Both Johnson and Raab have their supporters (Gove only drew one vote from the dozens of Young Tories I’ve spoken to and engaged with on social media – and that was before he admitted to using cocaine in the past) but the front runners are not duplicating that excitement among young Conservative party members who will soon be electing their new leader and almost certainly the country’s next prime minister. “Boris is a chancer”, summed up one student: “A bit like Trump, this is all about him, not the country or the party. And as for Gove, we already know he has the capability to stab his friends in the back.”

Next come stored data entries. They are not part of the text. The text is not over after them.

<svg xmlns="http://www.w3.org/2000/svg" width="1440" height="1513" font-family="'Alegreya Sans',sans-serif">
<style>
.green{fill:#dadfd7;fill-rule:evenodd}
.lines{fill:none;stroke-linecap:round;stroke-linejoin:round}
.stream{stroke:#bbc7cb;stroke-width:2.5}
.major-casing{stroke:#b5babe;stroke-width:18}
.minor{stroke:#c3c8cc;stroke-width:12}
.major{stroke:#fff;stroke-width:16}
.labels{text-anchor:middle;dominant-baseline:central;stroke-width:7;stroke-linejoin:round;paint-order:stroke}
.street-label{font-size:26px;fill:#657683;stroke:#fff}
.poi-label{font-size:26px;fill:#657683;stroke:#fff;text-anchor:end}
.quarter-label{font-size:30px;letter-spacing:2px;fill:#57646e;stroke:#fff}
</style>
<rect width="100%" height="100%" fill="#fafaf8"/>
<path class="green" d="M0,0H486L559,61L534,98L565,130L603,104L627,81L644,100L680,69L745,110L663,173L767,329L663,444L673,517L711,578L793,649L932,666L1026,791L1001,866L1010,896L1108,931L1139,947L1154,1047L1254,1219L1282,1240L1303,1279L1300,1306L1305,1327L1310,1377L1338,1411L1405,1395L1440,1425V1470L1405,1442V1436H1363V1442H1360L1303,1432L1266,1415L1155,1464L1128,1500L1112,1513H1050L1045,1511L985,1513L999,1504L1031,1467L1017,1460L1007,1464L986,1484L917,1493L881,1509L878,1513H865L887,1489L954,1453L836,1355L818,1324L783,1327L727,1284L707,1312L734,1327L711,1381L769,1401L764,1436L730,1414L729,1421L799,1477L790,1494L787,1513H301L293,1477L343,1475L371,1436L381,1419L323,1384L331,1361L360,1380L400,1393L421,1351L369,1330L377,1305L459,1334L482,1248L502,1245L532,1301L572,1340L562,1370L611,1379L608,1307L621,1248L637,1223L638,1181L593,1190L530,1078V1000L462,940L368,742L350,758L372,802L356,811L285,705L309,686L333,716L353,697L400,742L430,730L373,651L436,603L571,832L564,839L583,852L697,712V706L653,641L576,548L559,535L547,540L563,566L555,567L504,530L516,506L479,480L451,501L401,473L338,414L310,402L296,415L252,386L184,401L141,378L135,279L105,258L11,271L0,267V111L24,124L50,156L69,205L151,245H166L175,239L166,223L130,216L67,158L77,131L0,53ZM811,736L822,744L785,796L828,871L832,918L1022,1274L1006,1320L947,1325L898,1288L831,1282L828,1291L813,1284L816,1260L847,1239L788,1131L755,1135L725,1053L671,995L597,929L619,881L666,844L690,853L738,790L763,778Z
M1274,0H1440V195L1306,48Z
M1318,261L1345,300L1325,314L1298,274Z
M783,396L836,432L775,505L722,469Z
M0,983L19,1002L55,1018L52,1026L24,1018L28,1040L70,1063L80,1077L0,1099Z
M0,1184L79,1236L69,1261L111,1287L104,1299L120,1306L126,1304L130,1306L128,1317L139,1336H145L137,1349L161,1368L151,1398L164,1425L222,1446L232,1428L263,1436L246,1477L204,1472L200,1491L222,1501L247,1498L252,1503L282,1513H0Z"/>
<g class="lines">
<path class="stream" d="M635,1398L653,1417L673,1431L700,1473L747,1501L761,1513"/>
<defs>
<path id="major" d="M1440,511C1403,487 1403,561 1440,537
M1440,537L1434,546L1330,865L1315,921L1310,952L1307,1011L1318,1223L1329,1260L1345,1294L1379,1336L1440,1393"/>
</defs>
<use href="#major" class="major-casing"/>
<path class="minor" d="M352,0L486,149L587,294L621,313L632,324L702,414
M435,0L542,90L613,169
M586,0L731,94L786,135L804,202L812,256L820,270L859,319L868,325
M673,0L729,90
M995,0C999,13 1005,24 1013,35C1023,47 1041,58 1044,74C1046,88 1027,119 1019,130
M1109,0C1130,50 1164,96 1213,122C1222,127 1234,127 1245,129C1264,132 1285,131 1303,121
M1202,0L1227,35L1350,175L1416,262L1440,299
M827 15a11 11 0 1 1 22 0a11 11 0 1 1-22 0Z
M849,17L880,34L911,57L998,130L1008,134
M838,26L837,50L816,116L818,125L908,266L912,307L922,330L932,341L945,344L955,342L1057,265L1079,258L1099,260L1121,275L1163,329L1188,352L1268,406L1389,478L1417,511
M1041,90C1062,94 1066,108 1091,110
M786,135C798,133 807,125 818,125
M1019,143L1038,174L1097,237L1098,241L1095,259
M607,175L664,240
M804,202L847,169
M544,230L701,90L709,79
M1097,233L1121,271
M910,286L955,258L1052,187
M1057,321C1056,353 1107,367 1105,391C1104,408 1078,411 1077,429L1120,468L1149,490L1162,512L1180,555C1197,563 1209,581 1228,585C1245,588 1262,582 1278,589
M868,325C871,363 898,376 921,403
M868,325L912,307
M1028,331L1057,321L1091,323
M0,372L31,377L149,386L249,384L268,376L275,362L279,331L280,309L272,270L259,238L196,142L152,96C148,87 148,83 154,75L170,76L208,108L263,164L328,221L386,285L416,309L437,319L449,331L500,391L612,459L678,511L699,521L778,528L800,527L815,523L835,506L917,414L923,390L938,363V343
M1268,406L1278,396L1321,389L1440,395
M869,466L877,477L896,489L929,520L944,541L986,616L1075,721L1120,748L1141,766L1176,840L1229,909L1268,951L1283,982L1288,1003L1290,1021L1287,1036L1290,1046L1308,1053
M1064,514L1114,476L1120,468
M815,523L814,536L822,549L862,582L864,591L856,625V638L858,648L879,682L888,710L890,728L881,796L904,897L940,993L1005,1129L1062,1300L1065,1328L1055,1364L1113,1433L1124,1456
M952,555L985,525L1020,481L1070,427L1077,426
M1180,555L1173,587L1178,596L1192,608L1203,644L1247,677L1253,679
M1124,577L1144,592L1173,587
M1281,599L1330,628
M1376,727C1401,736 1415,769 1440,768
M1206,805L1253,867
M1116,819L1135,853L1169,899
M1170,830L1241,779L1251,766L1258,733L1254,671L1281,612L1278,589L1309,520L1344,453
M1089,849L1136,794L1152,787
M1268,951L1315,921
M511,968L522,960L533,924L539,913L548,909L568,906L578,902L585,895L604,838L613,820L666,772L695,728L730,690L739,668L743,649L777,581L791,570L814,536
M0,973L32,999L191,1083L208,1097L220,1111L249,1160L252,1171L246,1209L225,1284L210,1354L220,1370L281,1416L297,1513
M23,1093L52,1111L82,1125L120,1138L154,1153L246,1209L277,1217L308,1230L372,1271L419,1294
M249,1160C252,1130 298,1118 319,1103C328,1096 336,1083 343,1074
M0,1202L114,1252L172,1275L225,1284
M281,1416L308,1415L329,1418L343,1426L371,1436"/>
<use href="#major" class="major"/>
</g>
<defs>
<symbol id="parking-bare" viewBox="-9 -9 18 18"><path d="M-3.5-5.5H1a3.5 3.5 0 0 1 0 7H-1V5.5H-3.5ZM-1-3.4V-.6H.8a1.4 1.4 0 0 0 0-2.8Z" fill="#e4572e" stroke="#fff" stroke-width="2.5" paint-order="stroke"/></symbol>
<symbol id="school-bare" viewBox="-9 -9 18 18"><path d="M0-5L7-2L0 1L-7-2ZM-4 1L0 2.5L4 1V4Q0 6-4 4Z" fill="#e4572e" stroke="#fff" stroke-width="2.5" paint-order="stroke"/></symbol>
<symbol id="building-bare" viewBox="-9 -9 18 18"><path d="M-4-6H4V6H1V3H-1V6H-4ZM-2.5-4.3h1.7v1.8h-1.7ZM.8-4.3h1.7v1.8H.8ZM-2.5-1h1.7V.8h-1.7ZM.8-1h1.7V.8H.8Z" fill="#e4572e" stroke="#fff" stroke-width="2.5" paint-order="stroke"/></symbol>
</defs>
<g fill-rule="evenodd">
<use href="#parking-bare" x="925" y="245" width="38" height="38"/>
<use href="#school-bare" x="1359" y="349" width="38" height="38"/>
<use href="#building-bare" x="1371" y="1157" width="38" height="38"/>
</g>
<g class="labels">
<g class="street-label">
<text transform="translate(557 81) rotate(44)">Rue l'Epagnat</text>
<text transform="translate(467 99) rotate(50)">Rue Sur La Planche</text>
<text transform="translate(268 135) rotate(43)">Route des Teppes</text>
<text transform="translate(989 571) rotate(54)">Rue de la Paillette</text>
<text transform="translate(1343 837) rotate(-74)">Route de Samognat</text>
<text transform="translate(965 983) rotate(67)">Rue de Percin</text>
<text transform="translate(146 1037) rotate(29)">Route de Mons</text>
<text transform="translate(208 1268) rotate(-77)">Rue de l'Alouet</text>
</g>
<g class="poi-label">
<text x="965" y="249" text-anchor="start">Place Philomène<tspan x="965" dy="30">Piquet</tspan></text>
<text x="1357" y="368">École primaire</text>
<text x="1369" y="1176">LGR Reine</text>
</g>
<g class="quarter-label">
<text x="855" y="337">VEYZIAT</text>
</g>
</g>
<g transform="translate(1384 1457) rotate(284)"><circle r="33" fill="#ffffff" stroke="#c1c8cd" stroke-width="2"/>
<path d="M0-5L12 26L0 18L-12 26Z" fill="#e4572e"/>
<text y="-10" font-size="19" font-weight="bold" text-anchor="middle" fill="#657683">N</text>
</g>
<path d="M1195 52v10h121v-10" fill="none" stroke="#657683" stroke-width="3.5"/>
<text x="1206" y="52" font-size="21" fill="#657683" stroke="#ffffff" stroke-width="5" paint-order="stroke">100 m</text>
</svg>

In 2018, parliament recorded Conservative Party membership as 124,000 with 83% aged 45 and above. The base figure is now higher (not least through an influx of Purple ex-UKIP Tories), but many of those, largely older voters, could be lost to the Brexit Party. Young Tories have regrouped through initiatives such as Blue Beyond and are making their voices heard louder and more eloquently than for a generation. It’s surprising that candidates aren’t courting them more.

This post first appeared on The Conversation, 10 June 2019.

Dr Mark Shanahan is from the University of Reading’s Politics and International Relations research division. He specialises in US government and the celebritisation of American political culture from Eisenhower to Trump (and beyond) and the role of Parliament in UK government.